OLAP: faster analyzing data
OLAP is an abbreviation for Online Analytical Processing and gives users the ability to analyze information thoroughly from multiple perspectives easily. OLAP is often provided by using information cubes but some Business Intelligence tools have OLAP functionality in their reports.
The Power of OLAP: boost performance
The power of Online Analytical Processing comes from the speed and flexibility compared with normal reporting directly from the database. It is fast because most of the user requests are pre-processed and the (aggregated) answers are stored in an OLAP-cube. The OLAP engine provides the answer almost instantly. It is flexible because users are able to choose easily between different dimensions, a filter or drill-down to lower levels of detail.
Differences: OLAP vs OLTP
OLAP systems are often compared with OLTP systems. OLTP is an abbreviation for Online Transaction Processing. The sole purpose of OLTP is to process transactions as fast as possible. What are the differences between OLAP and OLTP? The following table reveals the most important differences:
|Purpose||transaction processing||management information|
|Level of detail / scope||single records||aggregated datasets|
|Data model||normalized (3NF)||denormalized (star schema)|
|Data volumes per query||very small||large|
|Permissions||create, retrieve, update, delete||retrieve|
The 7 Steps to building an OLAP cube
- Decide which data you need for your analysis and write a SQL-query to retrieve the data. Often you need to combine the data from different tables. Then you have to join these tables.

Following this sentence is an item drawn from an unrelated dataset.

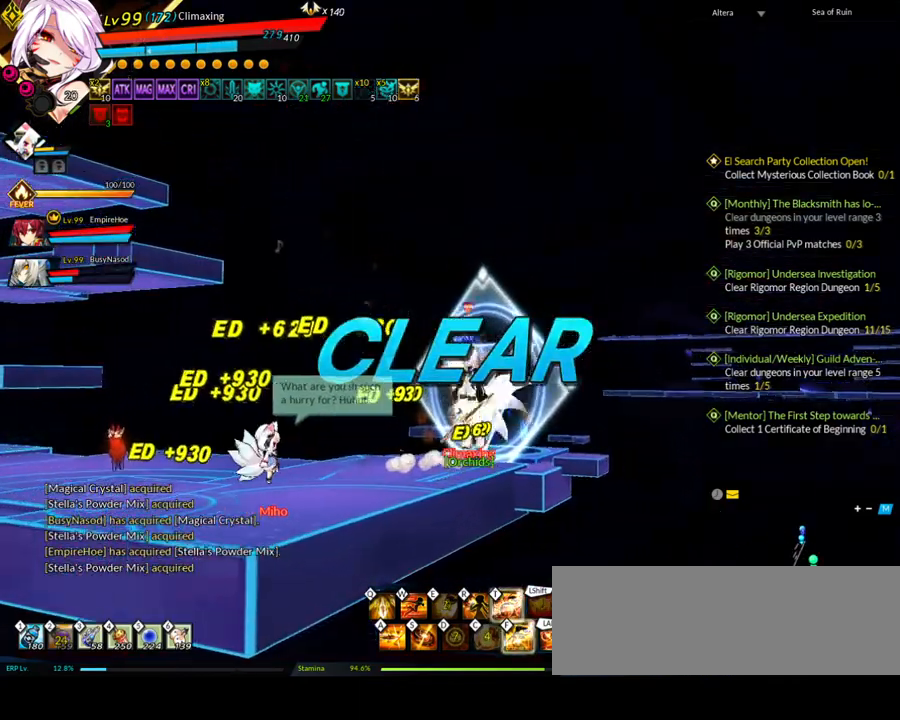
{"keys": ["down", "up"], "events": [[17, "down", "down"], [67, "up", "down"], [150, "down", "up"], [200, "up", "up"], [250, "down", "down"], [300, "up", "down"], [350, "down", "up"], [383, "up", "up"], [433, "down", "down"], [433, "up", "down"]]}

- Define the measures / indicators you want to display in your report, analysis or dashboard
- Define the dimensions you want to use as perspectives for your measures, for example Time, Product, Region and Employee
- Model one or multiple hierarchies in your dimensions, for example Year, Month and Day, or Product Line, Product Group and Product
- Define the aggregates and how they should be processed, and define the complex measures and analytical functionality
- Process the OLAP cube, in other words retrieve the data and build the aggregates
- Optimize the performance of the cube based on usage. If users ask often for a specific combination of measures and dimensions which are not yet stored in an aggregate, define an extra aggregate for that combination.
Disadvantages of OLAP
This great technology comes not only with benefits. Two major problem areas can be identified:
- Inflexibility: once a cube is designed it is often difficult to add measures or dimensions quickly, especially when there is a big gap between IT and business.

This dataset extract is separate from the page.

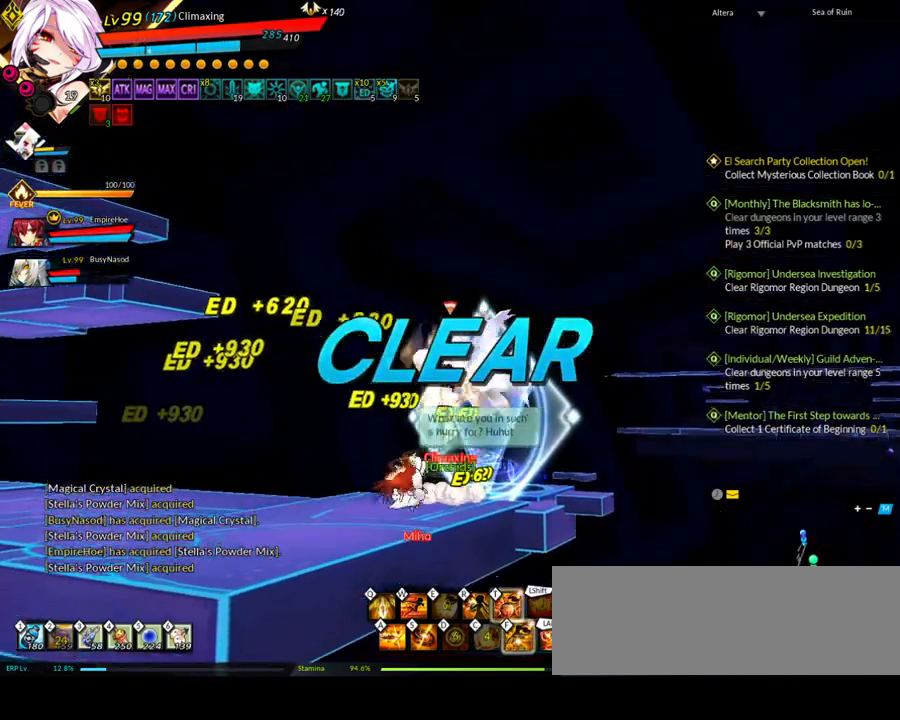
{"keys": ["down", "up"], "events": [[17, "down", "up"], [67, "down", "down"], [67, "up", "up"], [117, "up", "down"], [167, "down", "up"], [200, "up", "up"], [250, "down", "down"], [300, "up", "down"], [350, "down", "up"], [400, "up", "up"], [433, "down", "down"], [433, "up", "down"]]}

- Sparsity: this happens when the cube contains too many dimensions / members. All the possible combinations are stored, but not all make sense. As a consequence the cube explodes and response times are getting even worse.
Alternatives to OLAP
Some people believe that OLAP technology is dead. We don’t think so because not many organization can afford an alternative. Aside from that, the alternatives have important shortcomings. The alternatives for Online Analytical Processing are:
- In-memory BI: all the detailed data is loaded into the internal memory of the computer. There is no need to retrieve data from (slow) disks anymore. This will definitely boost performance but still the computer has to process a lot of data because there are no aggregates to read the answers directly from. Some innovative OLAP tools now combine in-memory with OLAP technology.
- DWH appliances: these dedicated BI computers are intelligent and they learn from data structures itself and queries answered in the past and build automatically indexes or aggregates. Next time the same query has to be answered the appliance detects that and retrieves the data simply from the aggregate. The problem is that an appliance acts like a black box and no one is able to design aggregates upfront or to fix problems.
- Database Indexes: this is by far the cheapest solution. Just define the right indexes in the database so queries are optimized to access the data in the joined tables faster. Nonetheless, still the data has to be aggregated on the fly which might take some valuable time when it comes to analyzing the data.